Want de, ongetwijfeld weloverwogen, ‘dreiging’ die het OM daarmee boven de hoofden van deze twee laat hangen kan immers al op het eerste gezicht niet meer zijn dan megalomane grootspraak van dit instituut. Al is het alleen maar reeds omdat ook het OM zich zeer wel zal realiseren dat een strafrechtelijke vervolging van Lubbers en Van Agt, alsmede een daarop volgend strafproces, zonder meer zal kunnen leiden tot het verdere onthullingen over deze kernwapens en daarmee verbonden verwikkelingen, nu en in het verleden. Waar van officiële zijde immers niemand belang bij heeft, integendeel. Het OM zal dan ook, als puntje bij paaltje komt, dit risico bepaald niet willen nemen.
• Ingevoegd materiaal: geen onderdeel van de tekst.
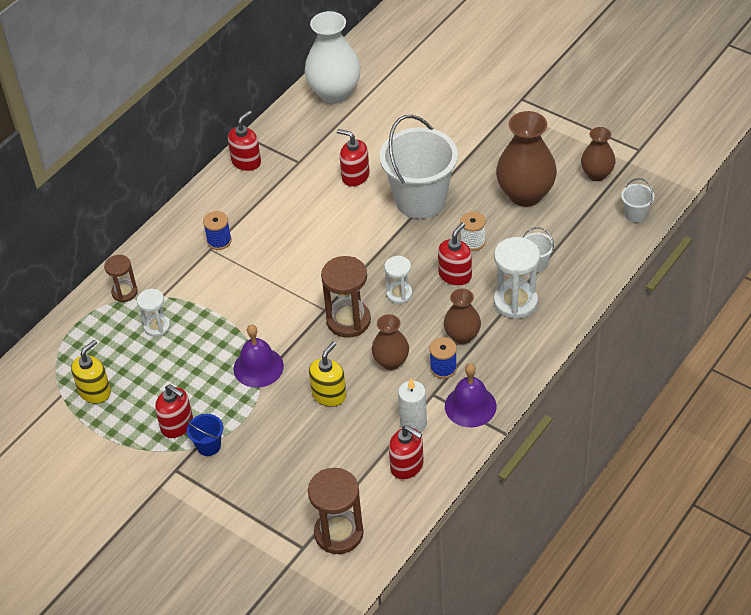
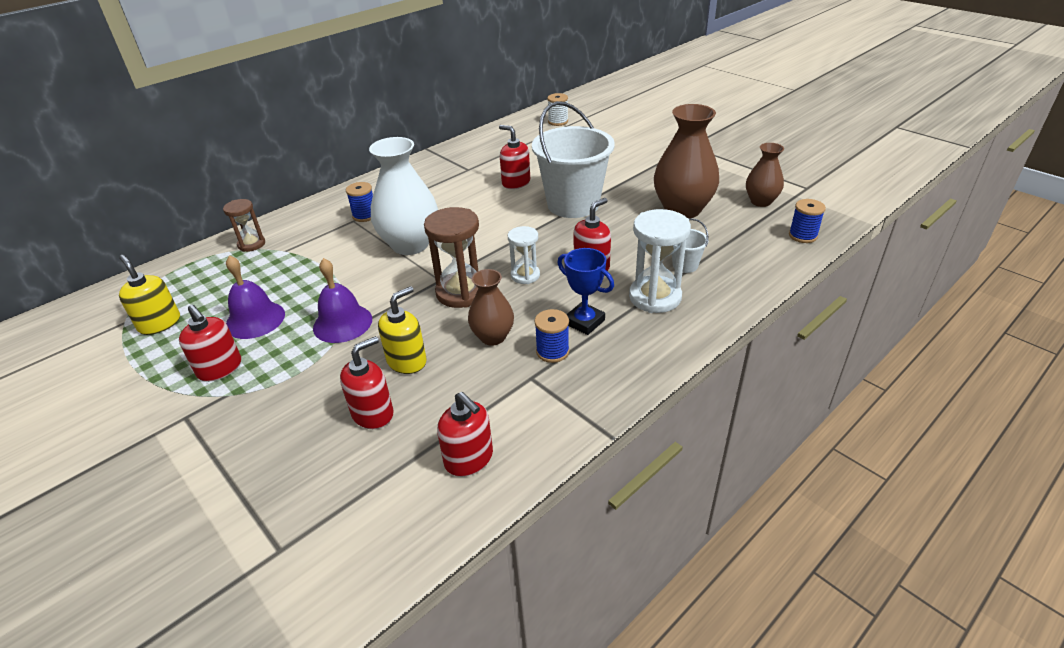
camera: 10 degrees right, 10 degrees down
(95, 391) = (159, 323): yellow soap dispenser -> yellow soap dispenser turned 90 degrees counterclockwise
(157, 326) = (262, 275): white hourglass -> none
(208, 446) = (239, 396): blue bucket -> none
(246, 162) = (421, 165): red soap dispenser -> red soap dispenser (373, 413)
(334, 93) = (519, 131): white vase -> white vase (410, 245)
(339, 533) = (338, 538): brown hourglass -> none
(413, 423) = (495, 407): white candle -> none
(462, 336) = (584, 322): brown vase -> blue trophy
(470, 406) = (574, 398): purple bell -> purple bell (255, 319)
(472, 242) = (618, 241): white spool -> white spool (558, 122)
(635, 214) = (802, 236): white bucket -> blue spool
Het zijn dan ook andere juridische kwesties, die hier veel meer inhoud hebben. Een van de belangrijkste hiervan is of Nederland, met het permanent aanwezig hebben van massavernie­tigingswapens op ons grondgebied, niet een flagrante schending pleegt van het Non-Proliferatieverdrag (NPV), dat ons land mede heeft ondertekend. Een schending van het internationale recht die een reden vormde om andere landen, zoals Irak, met nota bene Nederlandse steun in oorlog te storten. Doorslaggevend voor de vraag of met de voortdurende aanwezigheid van kernwapens op Nederlandse bodem sprake is van een dergelijke ontoelaatbare inbreuk op het NPV is daarbij de niet van wie deze kernwapens zijn, maar wie daar uiteindelijk over gaat. Waarbij uiteindelijk beslissend is welke mate van zeggenschap Nederland heeft over het eventuele al dan niet daadwerkelijke gebruik daarvan in voorkomende gevallen. Hoe meer zeggenschap ons land daarover heeft, hoe meer Nederland daarmee de contou­ren heeft van een volledige kernwapenstaat. En wel van een, naar geldend volkenrecht, volstrekt illegale kernwapenstaat.
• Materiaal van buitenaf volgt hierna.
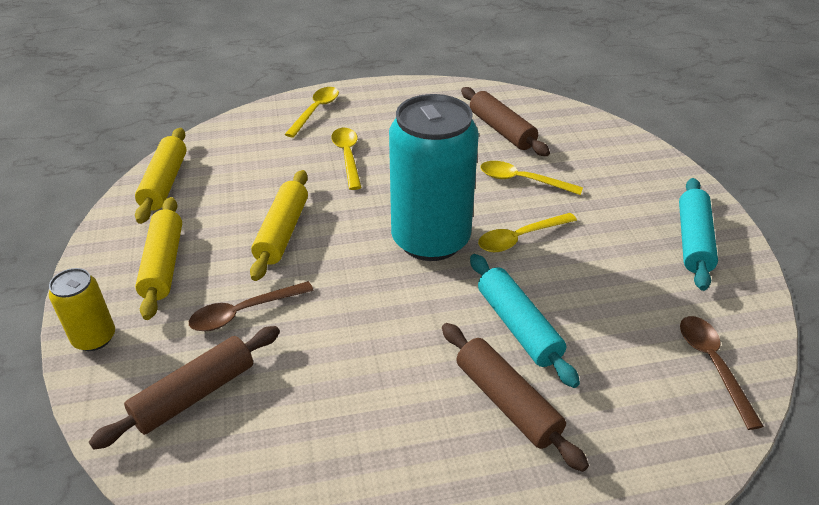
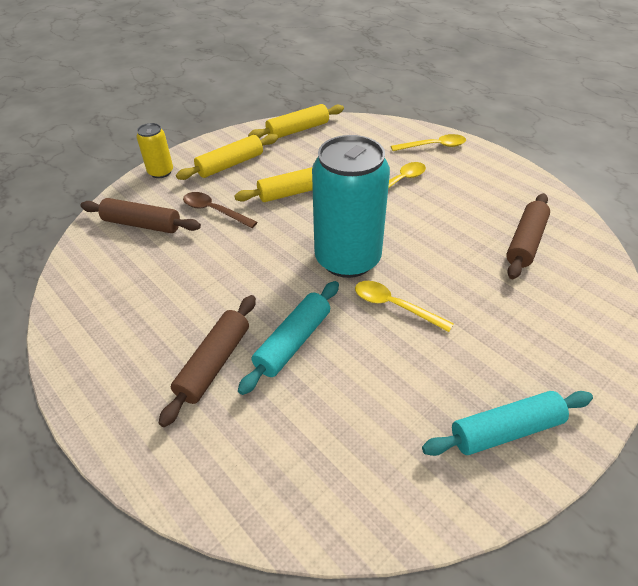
camera: 60 degrees right, 5 degrees up
(522, 180) = (469, 280): yellow spoon -> none
(712, 365) = (340, 493): brown spoon -> none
Ons land dreigt daarbij dan ongetwijfeld overi­gens ook nog eens verzeild te raken tussen Scylla en Charybdis. Want als Nederland dus wezenlijke macht zou hebben over het eventuele gebruik van deze kernwapens in voorkomend geval, dan ontpopt het zich hiermee immers als een volwassen kernwapenstaat. Maar zou ons land werkelijke macht over het gebruik van deze massa­vernietigingswapens zou ontberen omdat daarover uiteindelijk de Amerikanen zouden gaan, dan dreigt Nederland zich volkenrech­te­lijk in het verderf te storten als de VS ooit zouden over­gaan tot een daadwerkelijke inzet hiervan buiten de wil van ons land. Dat dan voor een dergelijke gebruik vanaf Nederlands grondgebied immers desalniettemin de volledige volkenrechte­lijke aansprake­lijkheid onder ogen zal hebben te zien. En dit dan aangezien Nederland alsdan niet zou hebben verhinderd dat van deze kernwapens vanaf ons grondgebied gebruik zou zijn gemaakt.
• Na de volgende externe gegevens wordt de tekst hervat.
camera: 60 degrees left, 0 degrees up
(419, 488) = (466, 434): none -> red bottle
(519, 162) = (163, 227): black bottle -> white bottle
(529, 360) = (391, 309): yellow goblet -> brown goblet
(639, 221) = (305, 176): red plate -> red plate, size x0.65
Over deze kwesties is ten tijde van de totstandkoming van het Kruisrakettenverdrag, waarvoor het toenmalige kabinet-Lubbers de verantwoordelijkheid droeg, uitvoerig parlementair gedelibereerd. Maar deze kruisraketten zijn uiteindelijk nooit op ons grondgebied terecht gekomen. De Volkel-kernwapens dus wel, zodat het onvermijdelijk is dat deze discussie omtrent de vraag ‘zijn we, met deze permanente aanwezigheid van deze Volkel-kernwapens op ons grondgebied, een kernwapenstaat in de zin van het NPV of niet?’, opnieuw de kop op steekt.

Doorslaggevend voor het beantwoorden van deze vraag zal wel­licht kunnen zijn de inhoud van het verdragskader op grond waarvan deze kernwapens zich op Nederlandse bodem bevinden. Maar dit verdragskader, dat onvermijdelijk zal bestaan is, in tegenstelling tot het Kruisrakettenverdrag dat in volle open­baarheid parlementair is behandeld, even geheim als de aanwe­zigheid van de Volkel-kernwapens zelf. ‘Niemand’ weet dus wat daar in staat. En zodoende weet dus ook ‘niemand’ hoe een eventueel gebruik van deze kernwapens daarin zou zijn geregeld en wie daarover de uiteindelijke beschikkingsmacht bezit, Nederland of de Verenigde Staten.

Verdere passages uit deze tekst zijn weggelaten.